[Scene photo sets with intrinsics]
————————

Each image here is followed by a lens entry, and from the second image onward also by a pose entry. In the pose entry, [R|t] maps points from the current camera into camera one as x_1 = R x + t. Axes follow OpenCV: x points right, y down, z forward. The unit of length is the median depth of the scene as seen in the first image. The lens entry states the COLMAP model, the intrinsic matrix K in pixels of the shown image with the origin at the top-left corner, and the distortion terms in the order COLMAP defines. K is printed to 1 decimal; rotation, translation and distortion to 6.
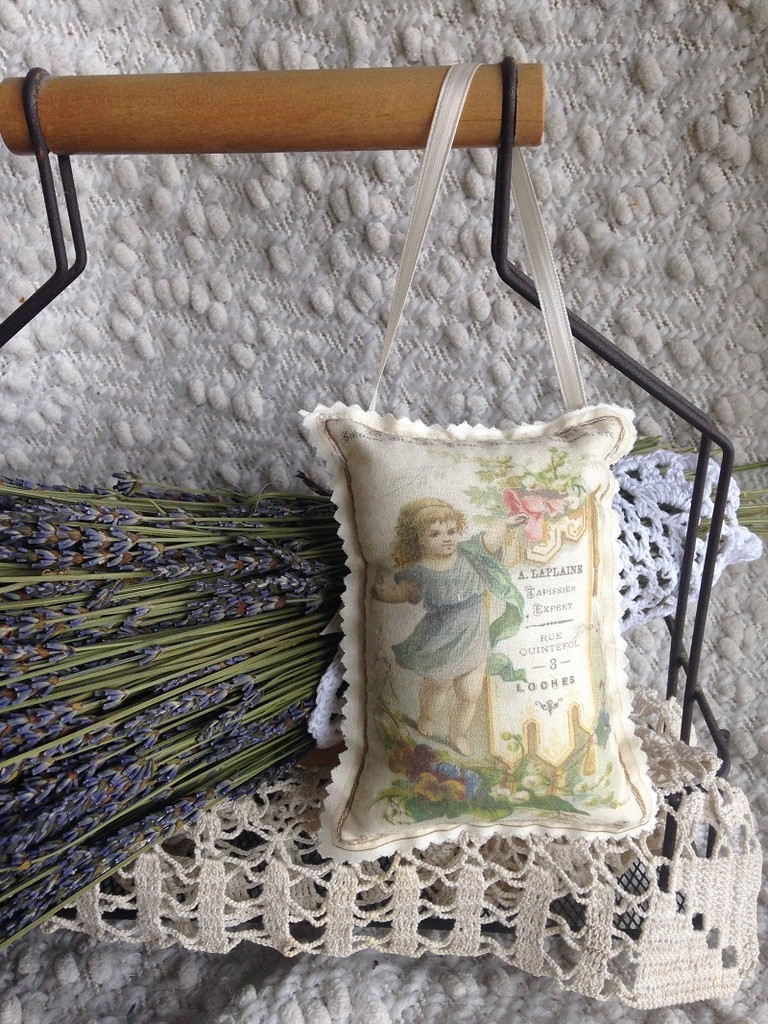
lens RADIAL K [[967.7, 0, 377.7], [0, 967.7, 516.8], [0, 0, 1]] dist [0.207670, -0.357853]
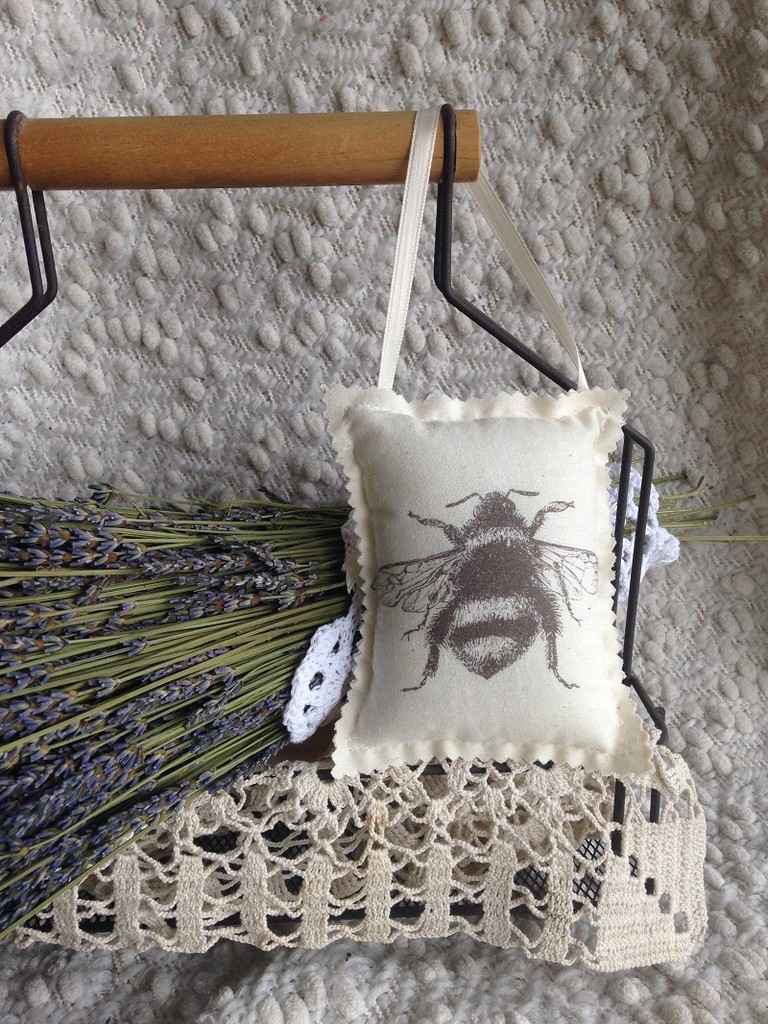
lens RADIAL K [[967.7, 0, 377.7], [0, 967.7, 516.8], [0, 0, 1]] dist [0.207670, -0.357853]
pose [[0.994829, -0.031579, 0.096531, -0.052720], [0.038556, 0.996710, -0.071296, 0.062660], [-0.093962, 0.074649, 0.992773, -0.060576]]
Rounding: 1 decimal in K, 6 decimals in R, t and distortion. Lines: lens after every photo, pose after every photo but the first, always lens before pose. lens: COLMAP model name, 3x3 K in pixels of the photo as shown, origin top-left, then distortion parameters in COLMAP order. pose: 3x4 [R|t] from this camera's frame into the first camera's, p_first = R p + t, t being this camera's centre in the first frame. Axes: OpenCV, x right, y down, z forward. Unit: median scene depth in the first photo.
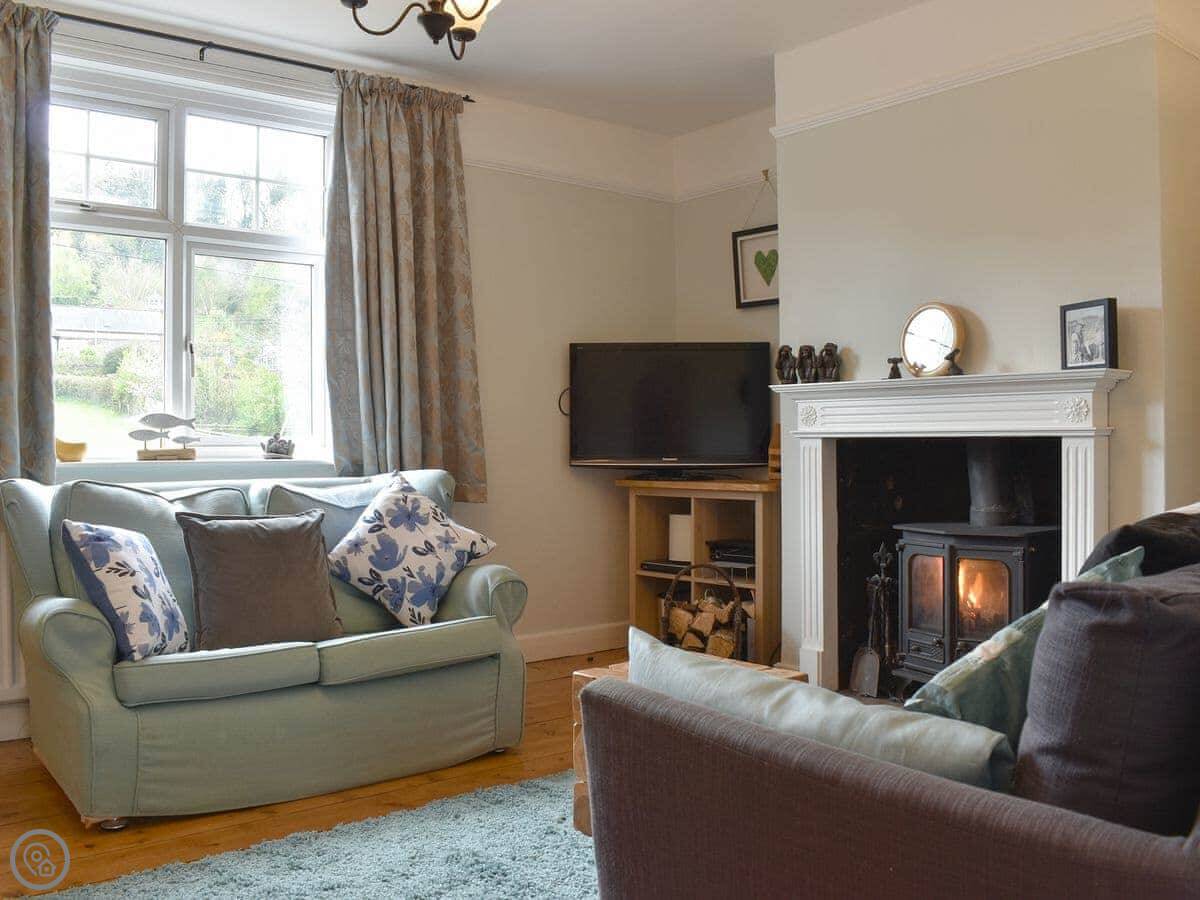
lens RADIAL K [[1109.8, 0, 599.8], [0, 1109.8, 427.7], [0, 0, 1]] dist [-0.131269, 0.001918]
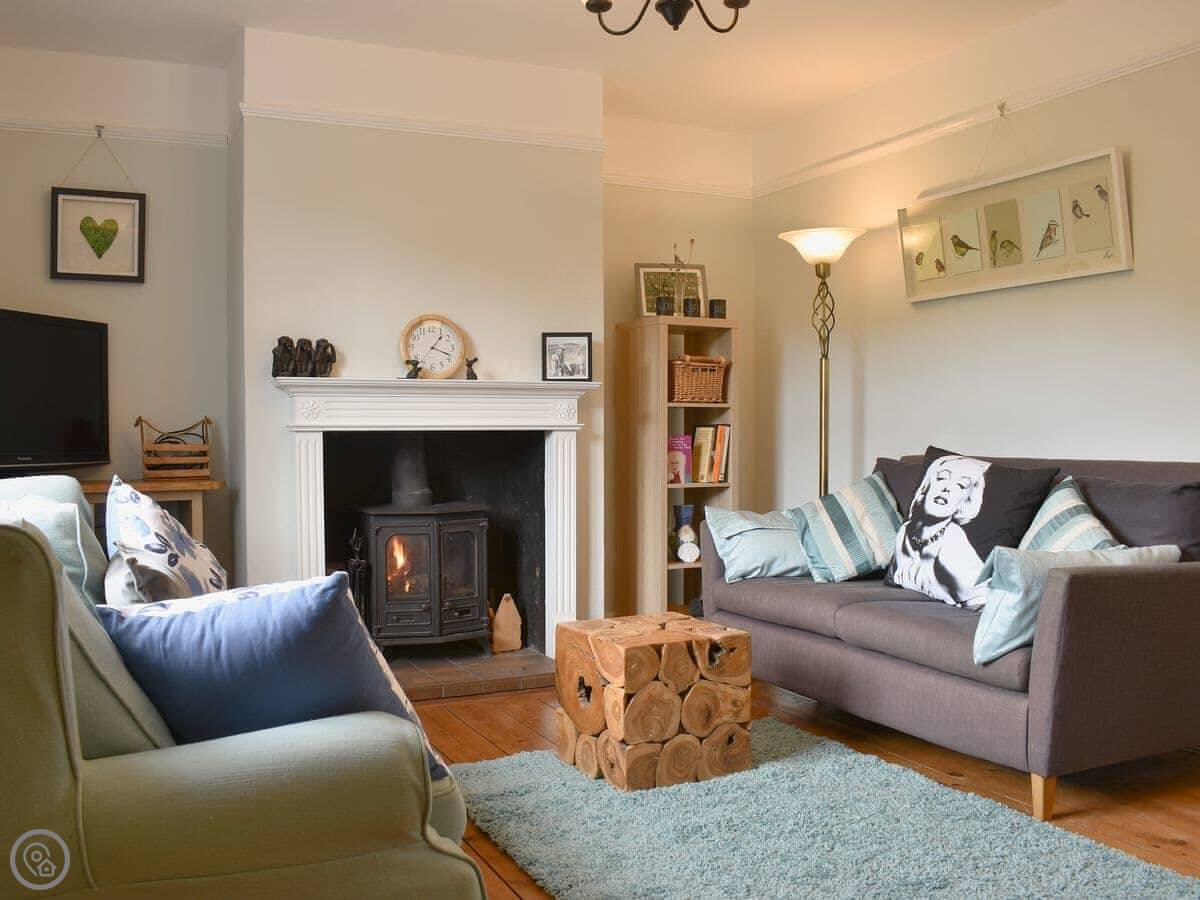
lens RADIAL K [[1066.7, 0, 550.7], [0, 1066.7, 456.6], [0, 0, 1]] dist [-0.097735, 0.020631]
pose [[0.236285, -0.017683, 0.971523, -0.789224], [-0.006165, 0.999787, 0.019697, 0.013524], [-0.971664, -0.010644, 0.236125, 0.628574]]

————————

→ Task instructions:
Retype the data above exactly, dropping every picture.

→ Worked solution:
Each image here is followed by a lens entry, and from the second image onward also by a pose entry. In the pose entry, [R|t] maps points from the current camera into camera one as x_1 = R x + t. Axes follow OpenCV: x points right, y down, z forward. The unit of length is the median depth of the scene as seen in the first image. The lens entry states the COLMAP model, the intrinsic matrix K in pixels of the shown image with the origin at the top-left corner, and the distortion terms in the order COLMAP defines. K is printed to 1 decimal; rotation, translation and distortion to 6.
lens RADIAL K [[967.7, 0, 377.7], [0, 967.7, 516.8], [0, 0, 1]] dist [0.207670, -0.357853]
lens RADIAL K [[967.7, 0, 377.7], [0, 967.7, 516.8], [0, 0, 1]] dist [0.207670, -0.357853]
pose [[0.994829, -0.031579, 0.096531, -0.052720], [0.038556, 0.996710, -0.071296, 0.062660], [-0.093962, 0.074649, 0.992773, -0.060576]]
Rounding: 1 decimal in K, 6 decimals in R, t and distortion. Lines: lens after every photo, pose after every photo but the first, always lens before pose. lens: COLMAP model name, 3x3 K in pixels of the photo as shown, origin top-left, then distortion parameters in COLMAP order. pose: 3x4 [R|t] from this camera's frame into the first camera's, p_first = R p + t, t being this camera's centre in the first frame. Axes: OpenCV, x right, y down, z forward. Unit: median scene depth in the first photo.
lens RADIAL K [[1109.8, 0, 599.8], [0, 1109.8, 427.7], [0, 0, 1]] dist [-0.131269, 0.001918]
lens RADIAL K [[1066.7, 0, 550.7], [0, 1066.7, 456.6], [0, 0, 1]] dist [-0.097735, 0.020631]
pose [[0.236285, -0.017683, 0.971523, -0.789224], [-0.006165, 0.999787, 0.019697, 0.013524], [-0.971664, -0.010644, 0.236125, 0.628574]]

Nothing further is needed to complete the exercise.